Bear battles summer heat in Burbank home pool

A bear hosted a summer pool party in the backyard of a Burbank home.

Police responded on an extremely hot Friday afternoon to a bear sighting in the 1300 block of Paseo Redondo, in the neighborhood above the San Fernando Valley.

Officers found the bear submerged in the corner of a hot tub, with one arm resting casually at times on the edge, in the backyard of the hillside home.

A bear cub and its mom splash around in a Glendale pool. Credit: Paul Hubler

After a splash, the bear jumped over a wall and up a tree.

“Burbank Police are monitoring the situation with the assistance of the Burbank Animal Shelter and the California Department of Fish and Wildlife,” police tweeted with video of the bear.

The neighborhood is southeast of the Country Club Drive area, where residents have reported frequent bear sightings.

The residential area sits near the borders of the Angeles National Forest, one of many in the natural built-up landscape of southern California, and is flanked by the 210 and 5 freeways.

Black bears, which can have different colored furs, like to feed on plants, insects, nuts, berries, and anything else they deem edible, such as the contents of garbage cans.

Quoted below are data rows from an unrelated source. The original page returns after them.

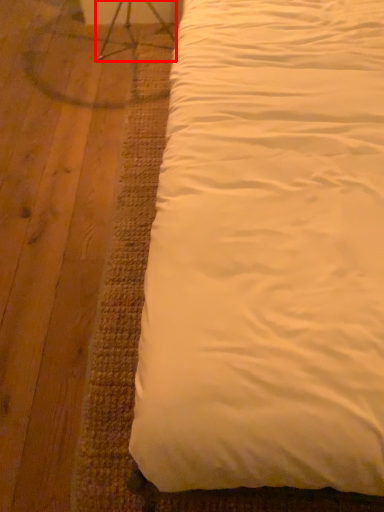
Question: From the image's perspective, considering the relative positions of swivel chair (annotated by the red box) and bed in the image provided, where is swivel chair (annotated by the red box) located with respect to the staircase?

Choices:
 (A) above
 (B) below

Answer: (A)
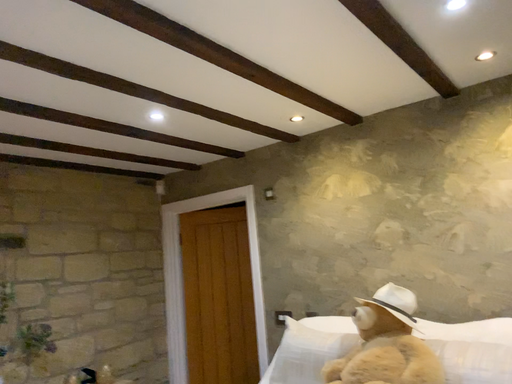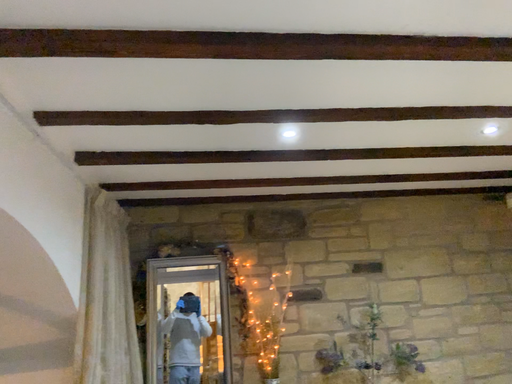
Question: Which way did the camera rotate in the video?

Choices:
 (A) rotated left
 (B) rotated right

Answer: (A)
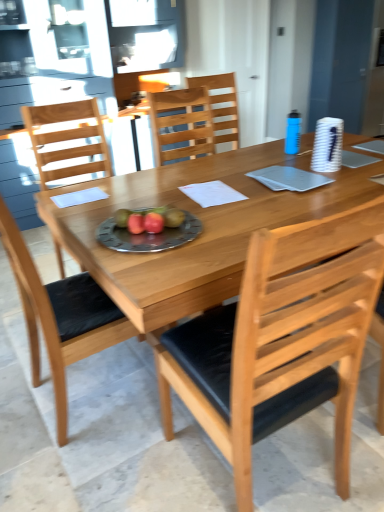
At what (x,y) coordinates should I click in order to perform the action: click on vacant area situated below natural wood chair at center, which is the 4th chair from back to front (from a real-world perspective). Please return your answer as a coordinate pair (x, y). Looking at the image, I should click on (252, 475).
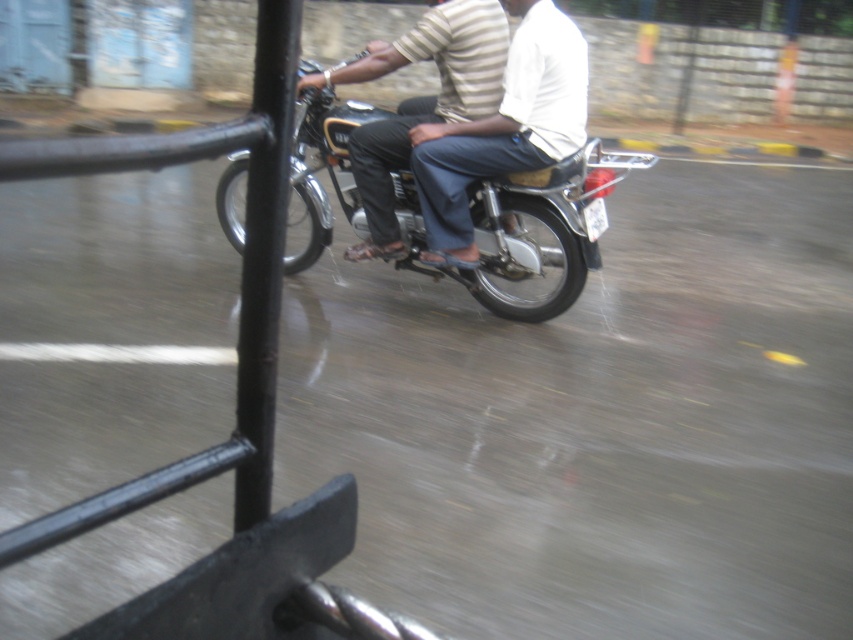
You are a photographer trying to capture the shiny metallic motorcycle at center and the light brown striped shirt at center. Based on their positions, which one is closer to the camera?

The shiny metallic motorcycle at center is taller than the light brown striped shirt at center, so it is closer to the camera.

You are a delivery person who needs to park your motorcycle on a wet road. The shiny metallic motorcycle at center is currently occupying a space. Can you park your motorcycle in the same spot without overlapping it?

The shiny metallic motorcycle at center is located at point [527,228], so you cannot park your motorcycle in the same spot without overlapping it since the coordinates indicate the exact position where it is currently placed.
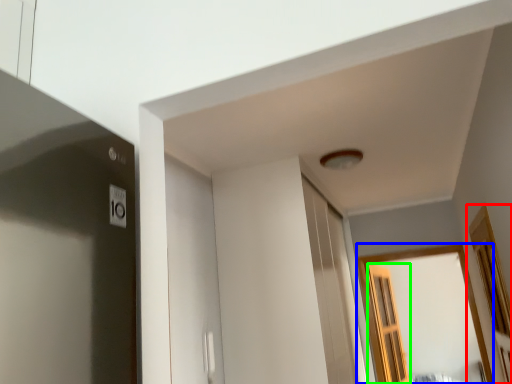
Question: Which object is positioned closest to window (highlighted by a red box)? Select from window (highlighted by a blue box) and screen door (highlighted by a green box).

Choices:
 (A) window
 (B) screen door

Answer: (A)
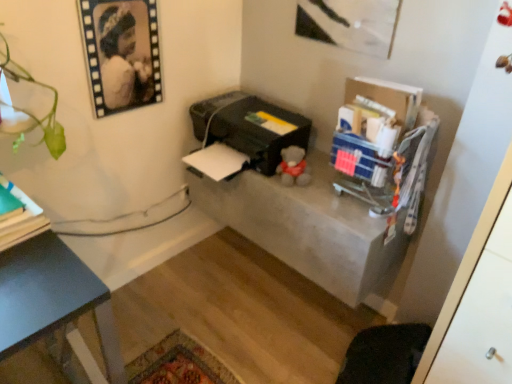
Question: In terms of size, does green matte book at left appear bigger or smaller than black matte portrait at upper left?

Choices:
 (A) big
 (B) small

Answer: (A)

Question: Considering the relative positions of green matte book at left and black matte portrait at upper left in the image provided, is green matte book at left to the left or to the right of black matte portrait at upper left?

Choices:
 (A) right
 (B) left

Answer: (B)

Question: Estimate the real-world distances between objects in this image. Which object is farther from the black plastic printer at center?

Choices:
 (A) green matte book at left
 (B) concrete table at center
 (C) black matte portrait at upper left

Answer: (A)

Question: Which object is the farthest from the black matte portrait at upper left?

Choices:
 (A) green matte book at left
 (B) concrete table at center
 (C) black plastic printer at center

Answer: (B)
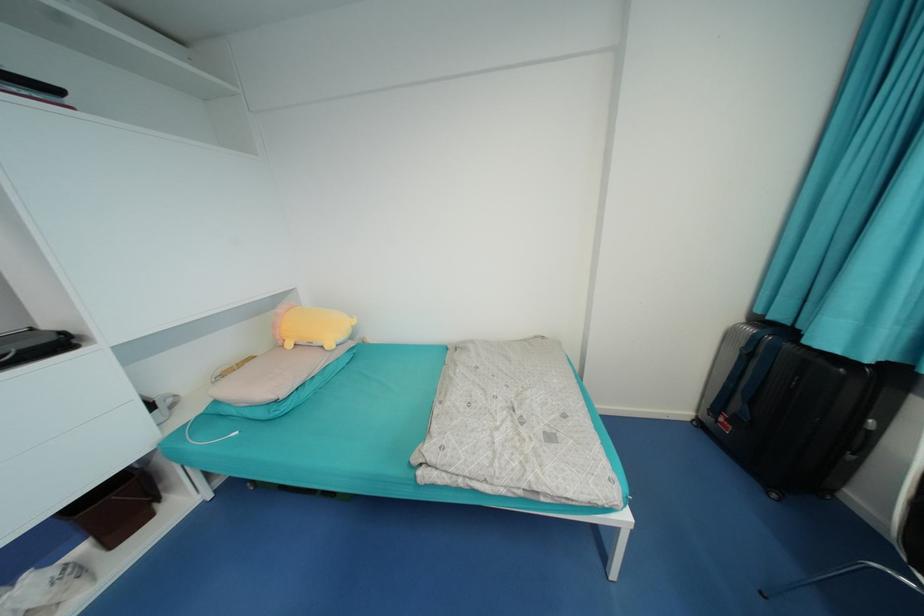
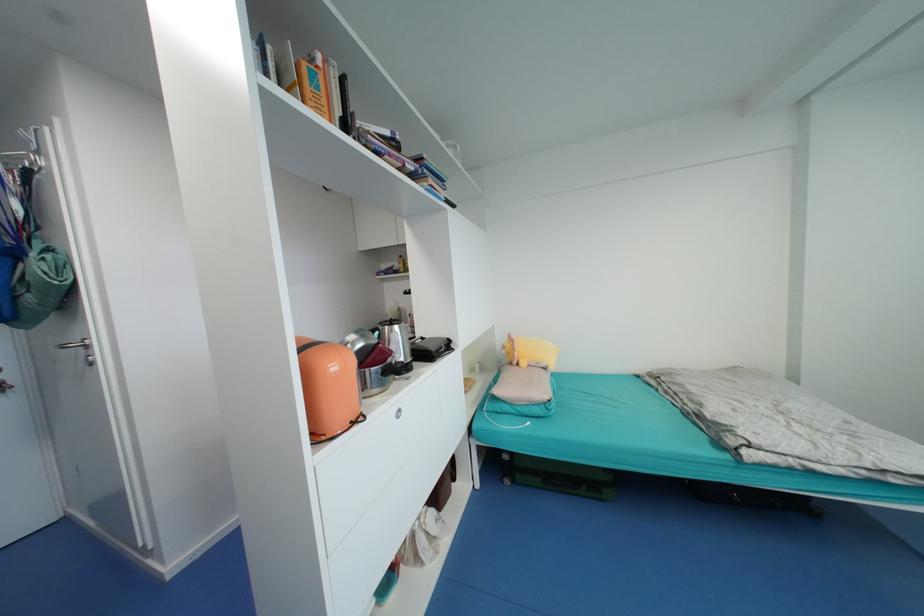
Locate, in the second image, the point that corresponds to (x=294, y=346) in the first image.

(529, 365)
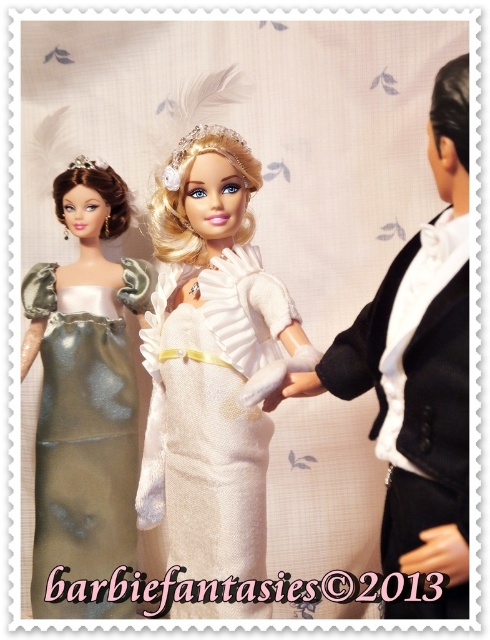
Question: Among these points, which one is nearest to the camera?

Choices:
 (A) (463, 579)
 (B) (304, 390)

Answer: (A)

Question: Can you confirm if white lace dress at center is positioned below white textured dress at center?

Choices:
 (A) no
 (B) yes

Answer: (A)

Question: Which of the following is the closest to the observer?

Choices:
 (A) (437, 528)
 (B) (241, 433)
 (C) (425, 376)
 (D) (104, 353)

Answer: (A)

Question: Is white lace dress at center further to the viewer compared to matte black hand at lower right?

Choices:
 (A) yes
 (B) no

Answer: (A)

Question: Considering the real-world distances, which object is farthest from the satin metallic dress at left?

Choices:
 (A) matte black hand at lower right
 (B) white lace dress at center

Answer: (A)

Question: Does white lace dress at center appear under matte black hand at lower right?

Choices:
 (A) yes
 (B) no

Answer: (B)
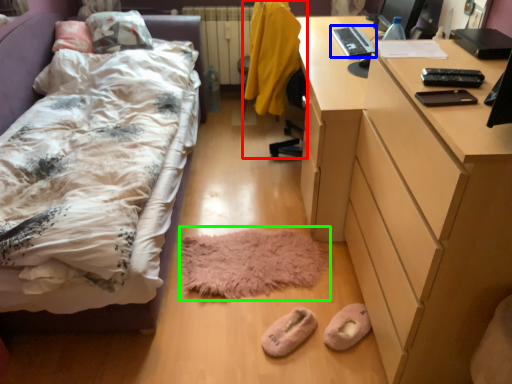
Question: Estimate the real-world distances between objects in this image. Which object is farther from swivel chair (highlighted by a red box), laptop (highlighted by a blue box) or mat (highlighted by a green box)?

Choices:
 (A) laptop
 (B) mat

Answer: (B)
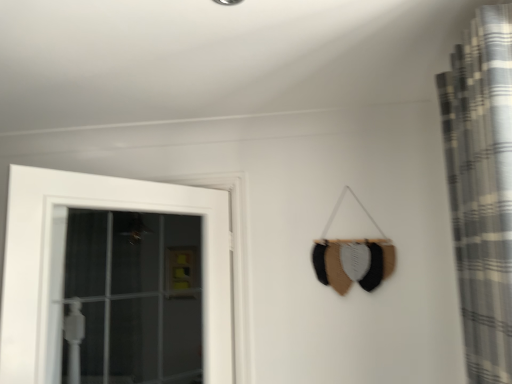
Question: Considering the positions of white wooden door at left and plaid fabric curtain at right in the image, is white wooden door at left wider or thinner than plaid fabric curtain at right?

Choices:
 (A) wide
 (B) thin

Answer: (B)

Question: Based on their sizes in the image, would you say white wooden door at left is bigger or smaller than plaid fabric curtain at right?

Choices:
 (A) big
 (B) small

Answer: (B)

Question: Is white wooden door at left in front of or behind plaid fabric curtain at right in the image?

Choices:
 (A) behind
 (B) front

Answer: (A)

Question: From their relative heights in the image, would you say plaid fabric curtain at right is taller or shorter than white wooden door at left?

Choices:
 (A) tall
 (B) short

Answer: (A)

Question: Based on their sizes in the image, would you say plaid fabric curtain at right is bigger or smaller than white wooden door at left?

Choices:
 (A) big
 (B) small

Answer: (A)

Question: Do you think plaid fabric curtain at right is within white wooden door at left, or outside of it?

Choices:
 (A) inside
 (B) outside

Answer: (B)

Question: From the image's perspective, is plaid fabric curtain at right located above or below white wooden door at left?

Choices:
 (A) above
 (B) below

Answer: (A)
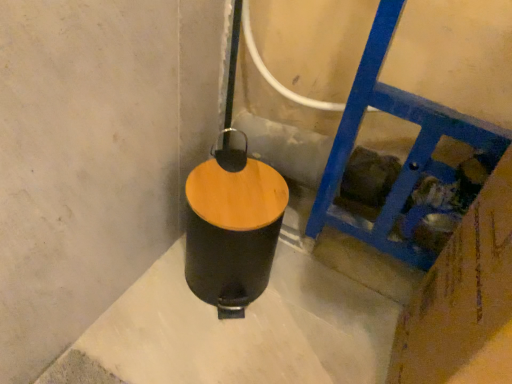
Question: Is blue painted wood at right taller or shorter than black matte waste container at center?

Choices:
 (A) short
 (B) tall

Answer: (B)

Question: Is blue painted wood at right to the left or to the right of black matte waste container at center in the image?

Choices:
 (A) left
 (B) right

Answer: (B)

Question: From the image's perspective, relative to black matte waste container at center, is blue painted wood at right above or below?

Choices:
 (A) below
 (B) above

Answer: (A)

Question: In terms of height, does black matte waste container at center look taller or shorter compared to blue painted wood at right?

Choices:
 (A) short
 (B) tall

Answer: (A)

Question: Relative to blue painted wood at right, is black matte waste container at center in front or behind?

Choices:
 (A) behind
 (B) front

Answer: (A)

Question: Which is correct: black matte waste container at center is inside blue painted wood at right, or outside of it?

Choices:
 (A) inside
 (B) outside

Answer: (B)

Question: Would you say black matte waste container at center is to the left or to the right of blue painted wood at right in the picture?

Choices:
 (A) right
 (B) left

Answer: (B)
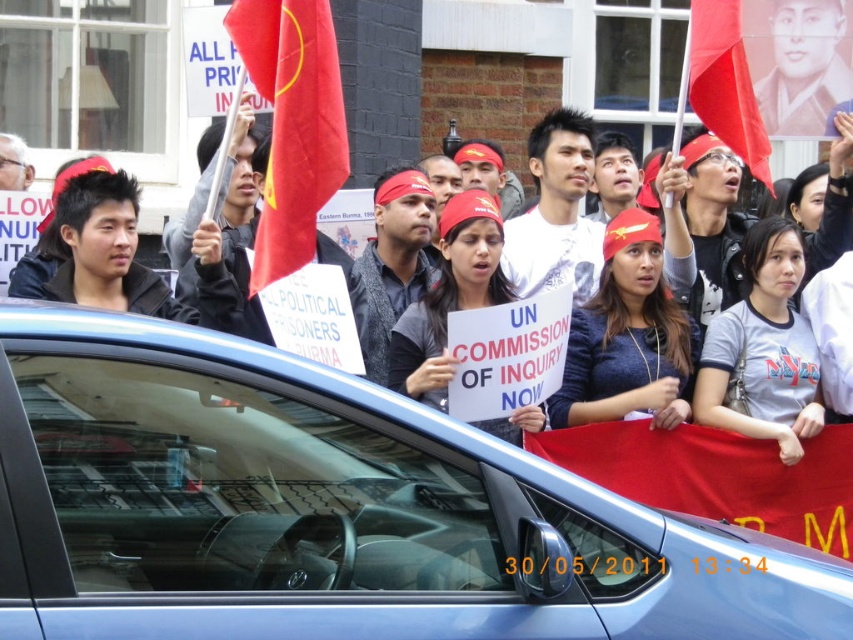
Question: Is matte red headband at center below matte red flag at upper right?

Choices:
 (A) yes
 (B) no

Answer: (A)

Question: Can you confirm if blue metallic car at center is bigger than matte red bandana at center?

Choices:
 (A) no
 (B) yes

Answer: (A)

Question: Estimate the real-world distances between objects in this image. Which object is farther from the matte red headband at center?

Choices:
 (A) red fabric flag at center
 (B) blue metallic car at center

Answer: (B)

Question: Based on their relative distances, which object is farther from the red fabric flag at center?

Choices:
 (A) matte red bandana at center
 (B) matte red flag at upper right

Answer: (B)

Question: Which point appears closest to the camera in this image?

Choices:
 (A) (735, 65)
 (B) (701, 376)

Answer: (A)

Question: Is gray cotton t-shirt at center wider than matte gray shirt at center?

Choices:
 (A) yes
 (B) no

Answer: (A)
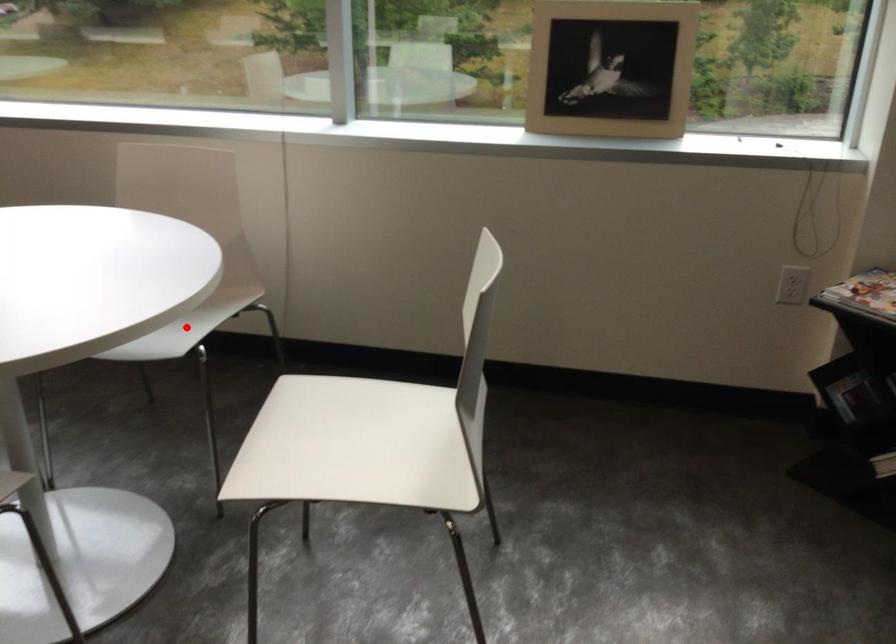
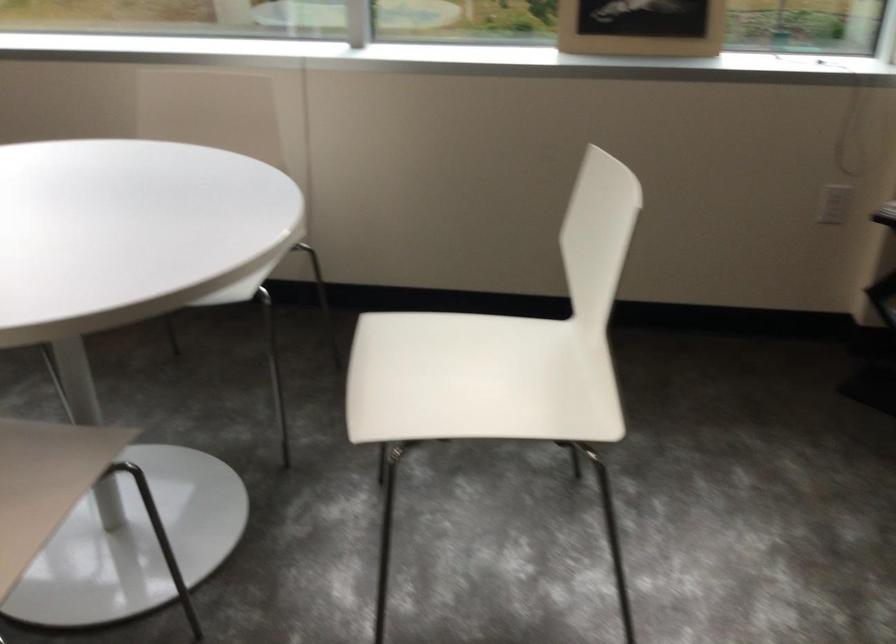
Question: I am providing you with two images of the same scene from different viewpoints. A red point is marked on the first image. Can you still see the location of the red point in image 2?

Choices:
 (A) Yes
 (B) No

Answer: (B)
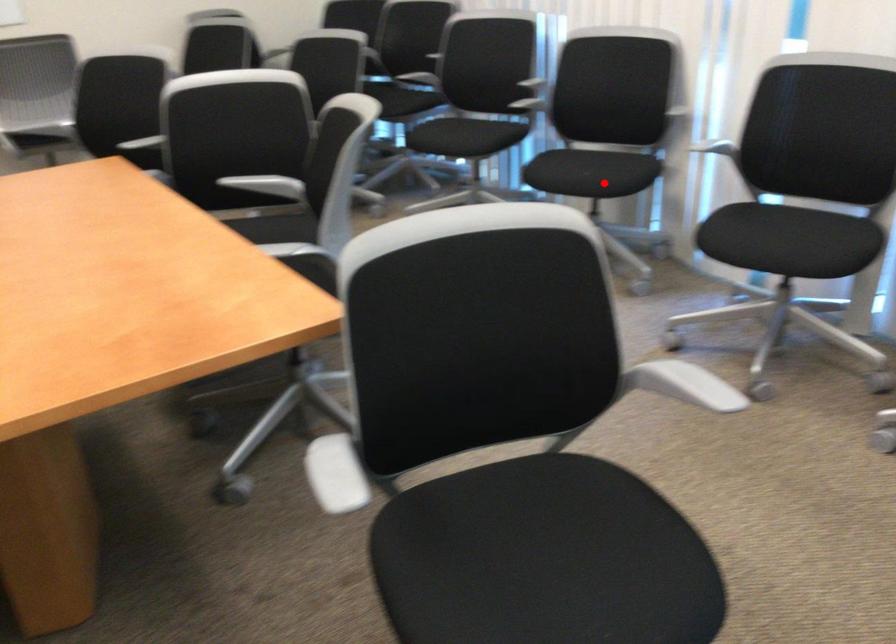
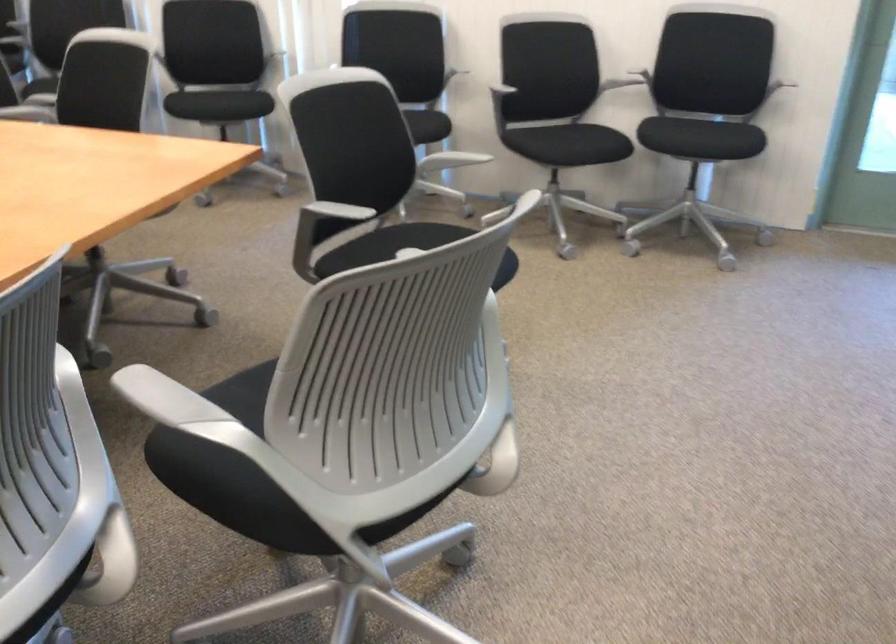
Find the pixel in the second image that matches the highlighted location in the first image.

(238, 102)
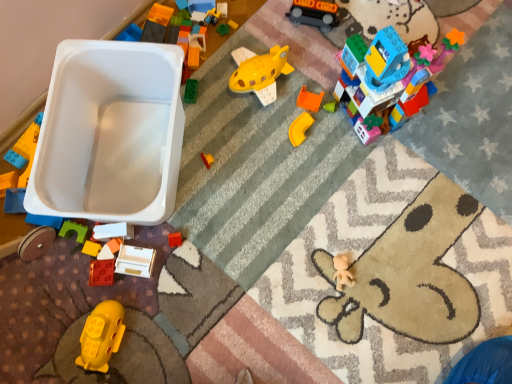
You are a GUI agent. You are given a task and a screenshot of the screen. Output one action in this format:
    pyautogui.click(x=<x>, y=<y>)
    Task: Click on the free space that is in between white plastic toy car at upper left and matte white drawer at lower center, positioned as the 4th toy in right-to-left order
    This screenshot has width=512, height=384.
    Given the screenshot: What is the action you would take?
    pyautogui.click(x=126, y=247)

If food is scarce in the wild, bears are likely to forage elsewhere, taking them to the foothill neighborhoods of southern California.

California’s black bear population has been increasing for the past two decades, rising from an estimated 10,000 to 15,000 in the early 1980s to between 25,000 and 30,000, and that’s a conservative estimate, according to the state department of fish and wildlife.

Black bears, recognized for their small, narrow heads and small ears, have coats that range in color from tan or brown to black.

Females grow to around 200lbs and males can weigh 350lbs with some giants weighing over 600lbs.

Approximately half of the state’s bear population can be found in the Sierra Nevada Mountains and areas to the north and west. Only an estimated 10 percent of the black bear population inhabits west central and southwestern California.

A young woman battles a bear to save her pets in Bradbury.

Although it is on the state flag, the fearsome grizzly bear can no longer be found in the wild in California. The last observed grizzly bear in California was shot in the early 1920s.